Exercise inputs:

--*--

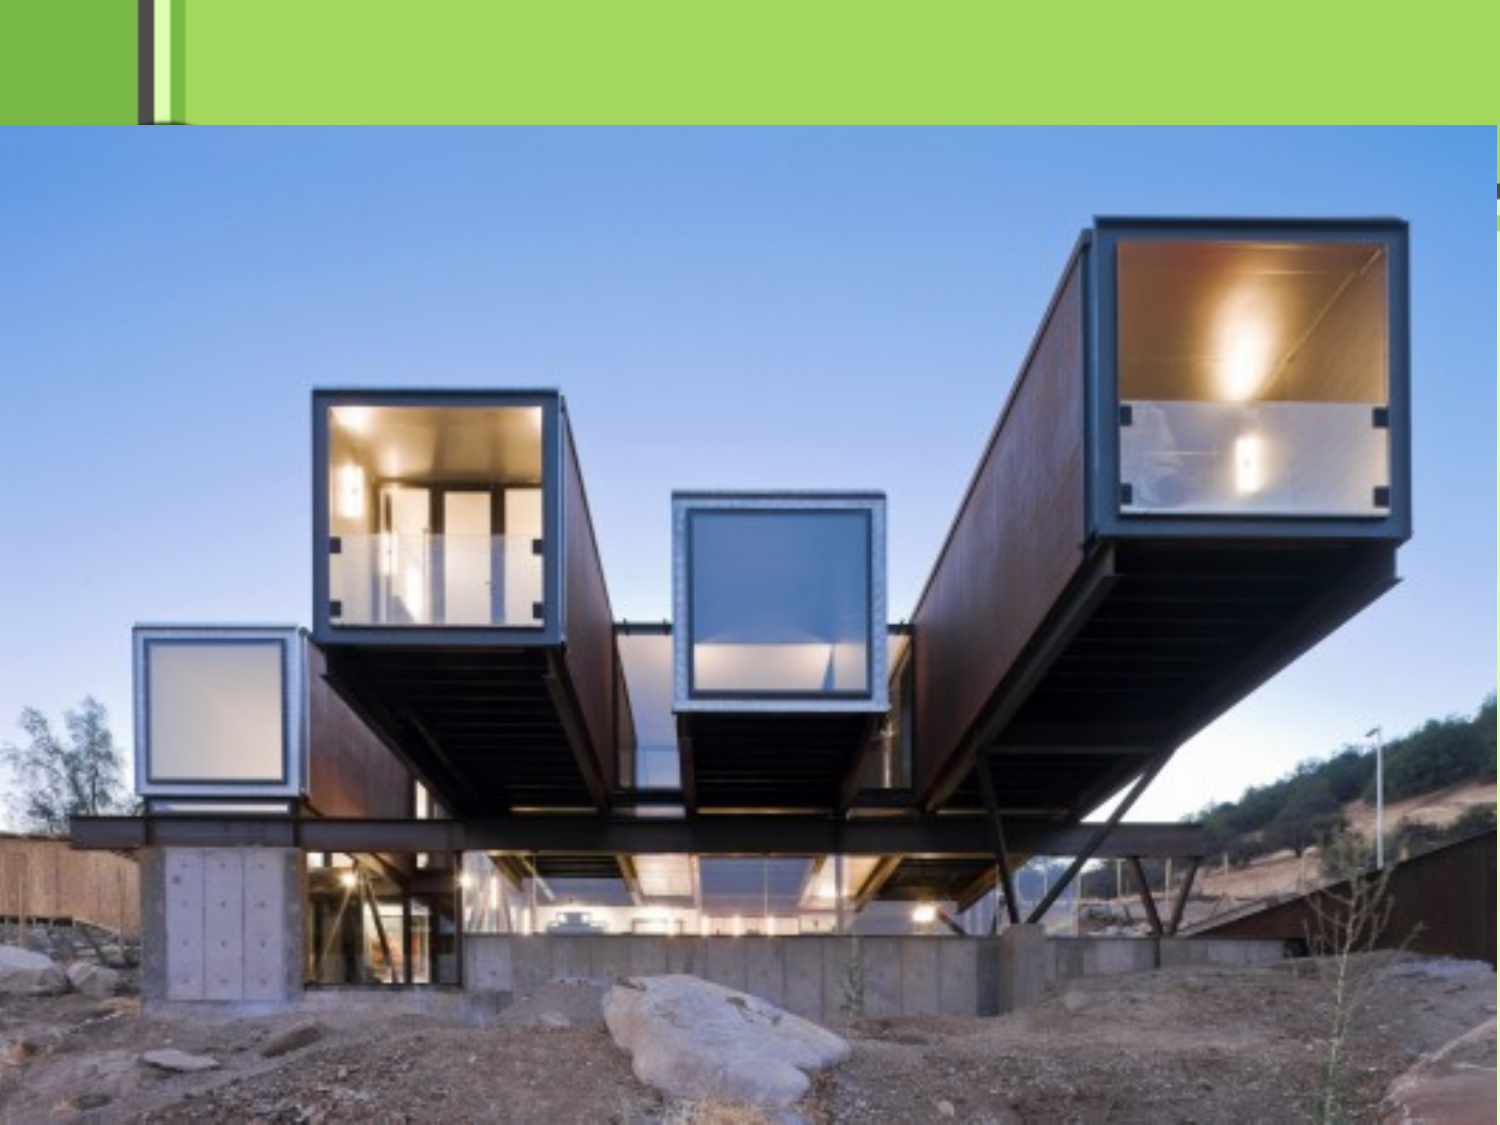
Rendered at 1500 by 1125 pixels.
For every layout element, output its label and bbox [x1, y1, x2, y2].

picture [0, 0, 1500, 1125]
list [0, 125, 1497, 1125]
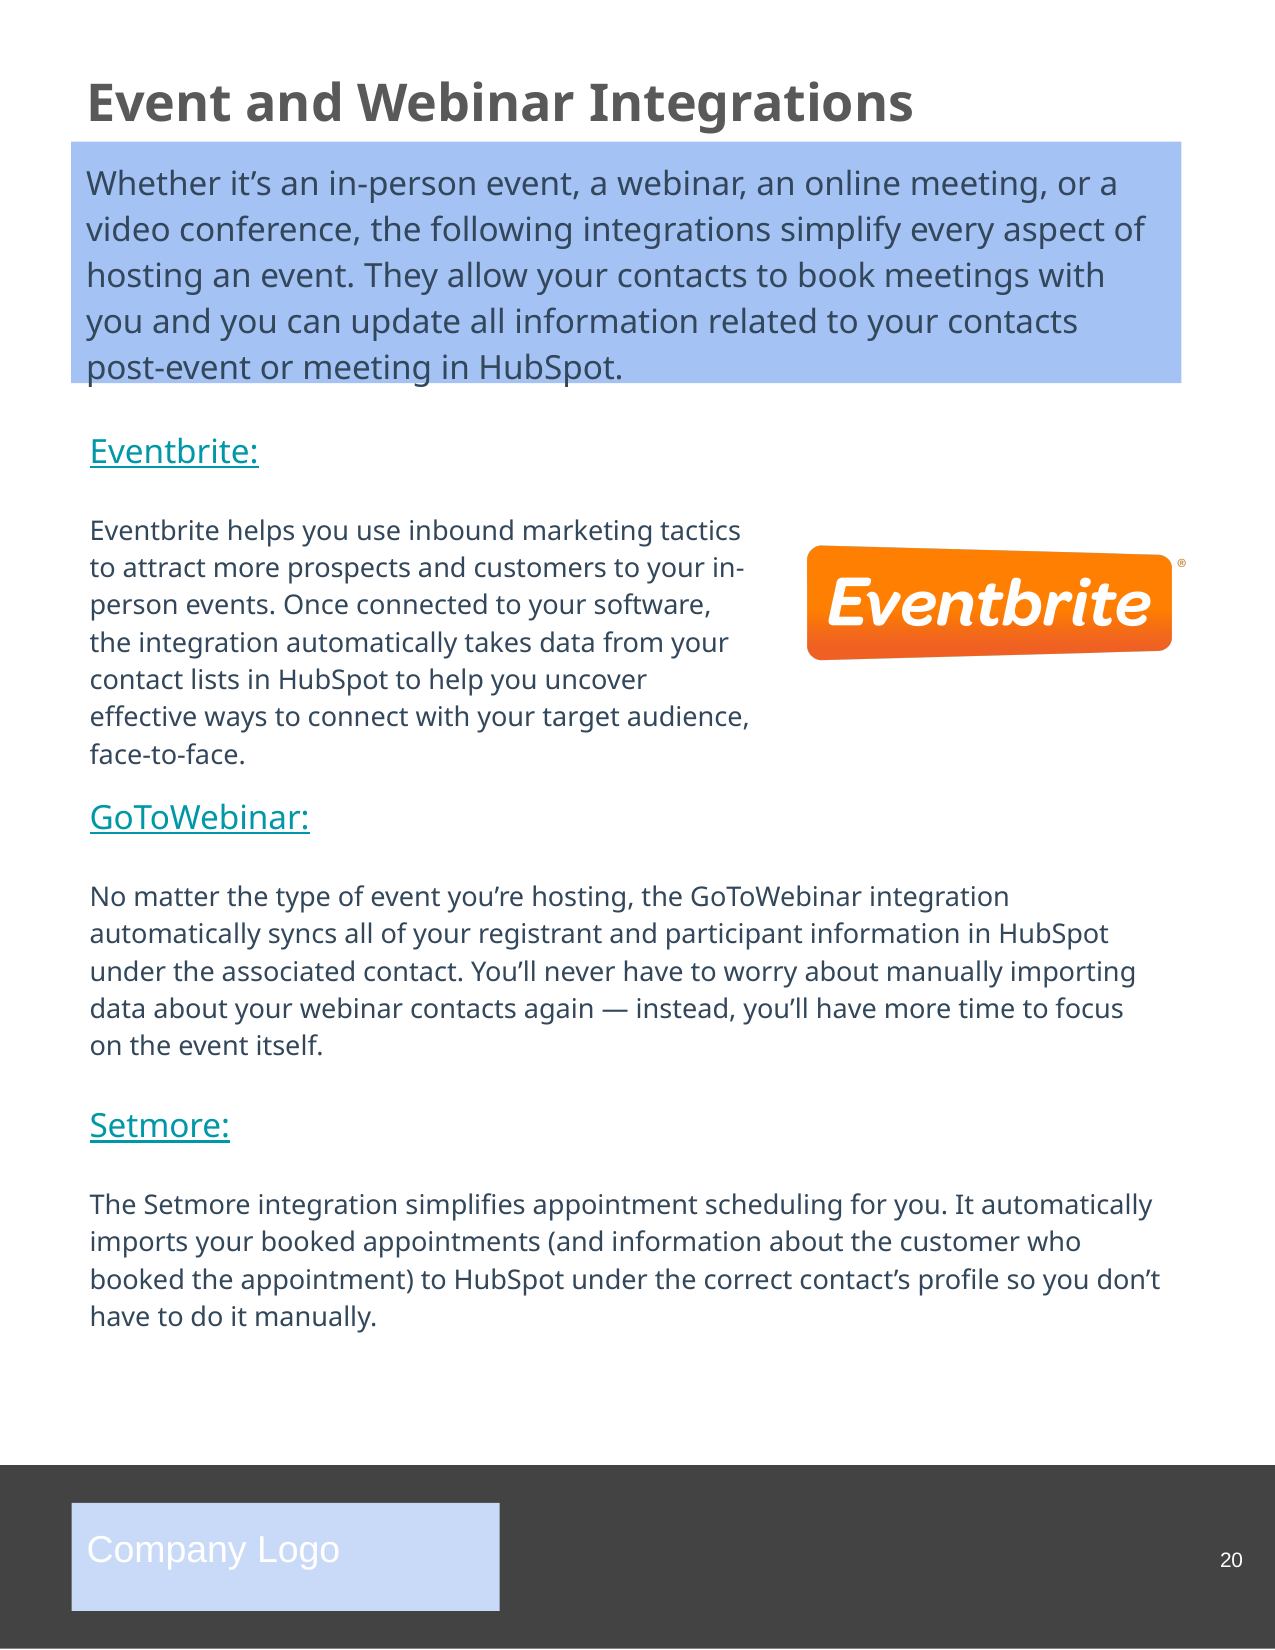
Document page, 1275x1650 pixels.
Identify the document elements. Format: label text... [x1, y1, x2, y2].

picture [778, 520, 1201, 685]
text_box Eventbrite: Eventbrite helps you use inbound marketing tactics to attract more prospects and customers to your in-person events. Once connected to your software, the integration automatically takes data from your contact lists in HubSpot to help you uncover effective ways to connect with your target audience, face-to-face. [74, 408, 772, 685]
slide_number ‹#› [1181, 1495, 1258, 1623]
text_box [0, 1465, 1275, 1649]
list Whether it’s an in-person event, a webinar, an online meeting, or a video conference, the following integrations simplify every aspect of hosting an event. They allow your contacts to book meetings with you and you can update all information related to your contacts post-event or meeting in HubSpot. [71, 141, 1182, 384]
text_box Setmore: The Setmore integration simplifies appointment scheduling for you. It automatically imports your booked appointments (and information about the customer who booked the appointment) to HubSpot under the correct contact’s profile so you don’t have to do it manually. [74, 1082, 1178, 1359]
list Event and Webinar Integrations [71, 44, 1220, 208]
text_box GoToWebinar: No matter the type of event you’re hosting, the GoToWebinar integration automatically syncs all of your registrant and participant information in HubSpot under the associated contact. You’ll never have to worry about manually importing data about your webinar contacts again — instead, you’ll have more time to focus on the event itself. [74, 774, 1158, 1079]
subtitle Company Logo [71, 1502, 500, 1611]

--*--

Task requirements: The required output is every line above that contains the string "pixels".

Exercise result:
Rendered at 1500 by 1125 pixels.
Document page, 1275x1650 pixels.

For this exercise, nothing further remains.